I wanted to install Linux on a hard drive in Frankenmac, as Clover is a multi-boot utility—it lets you choose from any OS it sees during power up. (I'll add Windows, too, eventually.) To do this, you need to get Linux onto a USB stick. I've done this in the past, and my vague recollection of the process was download the ISO, convert to an image file, write image file to USB stick. However, as it'd been a few years, I went searching for references to make sure I had all the commands correct.

I found a lot of pages with a general summary of the process, and few with the specific steps. I tried one of those, but my USB stick didn't work. The other specific pages contained the same basic process, so I was stuck. Until I found this page, which contained a critical step I was missing: Formatting the USB stick before copying the image file.

For future reference, here's the precise process to follow if you want to burn an ISO file onto a USB stick…

  1. Download the ISO of interest. In my case, I wanted to install the 64-bit version of Linux Mint Cinnamon, which I found on their download page.
  2. macOS can't do much with an ISO file, so you need to convert it to an image format. Assuming you're in the download directory, the command is:
    hdiutil convert -format UDRW -o linuxmint-18.1-cinnamon-64bit.img linuxmint-18.1-cinnamon-64bit.iso

    Replace the linuxmint… bits with the name of the downloaded ISO file (though you could name the new output file whatever you want). macOS will probably append .dmg to your filename; you can leave it or chop it off—it won't affect anything.

  3. Partition the USB stick. This should be possible in Disk Utility, but I didn't try it. The very important bit is making sure you have the proper disk identified, because this command will wipe out everything on the drive! If you launch Disk Utility, select the USB stick in the sidebar, and hit Command-I, you'll see the disk ID:

    In this example, the USB stick is disk1. Back in Terminal, wipe the USB disk with this command:

    diskutil partitionDisk /dev/diskN 1 "Free Space" "unused" "100%"

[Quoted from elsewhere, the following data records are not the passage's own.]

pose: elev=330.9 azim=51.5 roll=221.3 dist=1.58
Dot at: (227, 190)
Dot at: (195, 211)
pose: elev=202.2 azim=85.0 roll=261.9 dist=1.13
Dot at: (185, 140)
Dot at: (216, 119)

    Have I mentioned this will delete everything on the disk?! Seriously, be certain you have the right disk before executing that command! And replace diskN with your actual disk number.

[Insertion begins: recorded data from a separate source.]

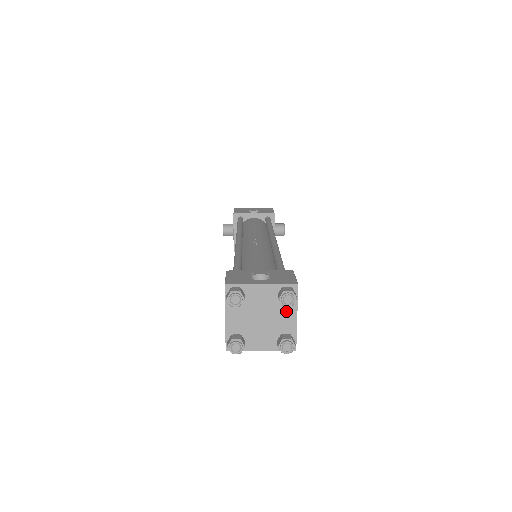
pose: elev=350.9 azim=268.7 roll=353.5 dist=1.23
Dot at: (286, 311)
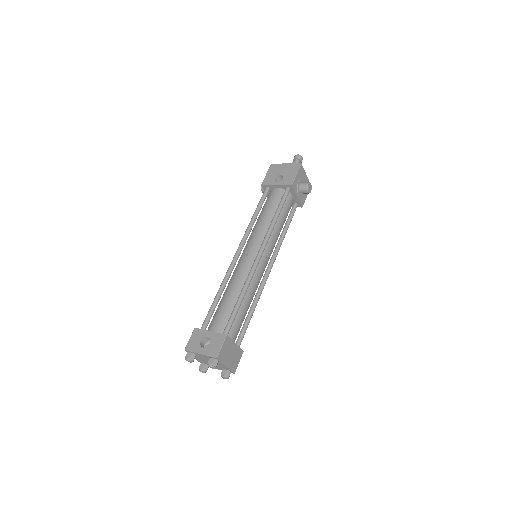
Dot at: (219, 363)
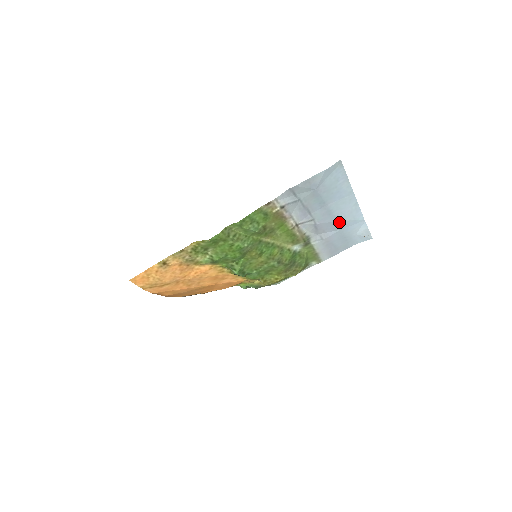
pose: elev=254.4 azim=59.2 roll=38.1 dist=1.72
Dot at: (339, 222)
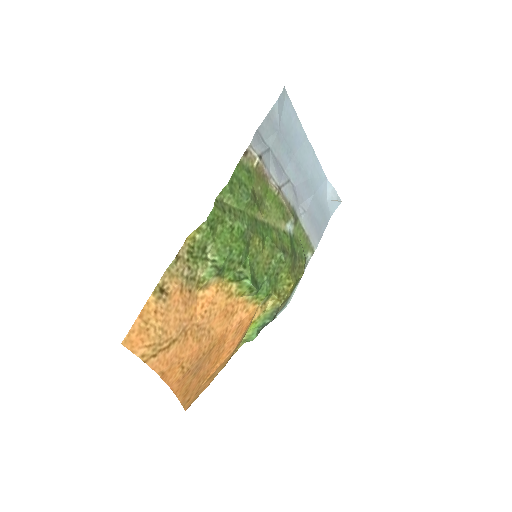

  4. The final step is to write the image file to the USB stick, with this command:
    sudo dd if=linuxmint-18.1-cinnamon-64bit.img of=/dev/diskN bs=1m

    As with the previous step, replace diskN with the proper disk number for the USB stick. Then sit back and wait a while; this step can be slow—it took about 40 minutes to write 2GB of Linux installer to my USB stick.

Once the image is burned, eject the disk when macOS prompts you to do so (assuming you wrote an ISO it can't read).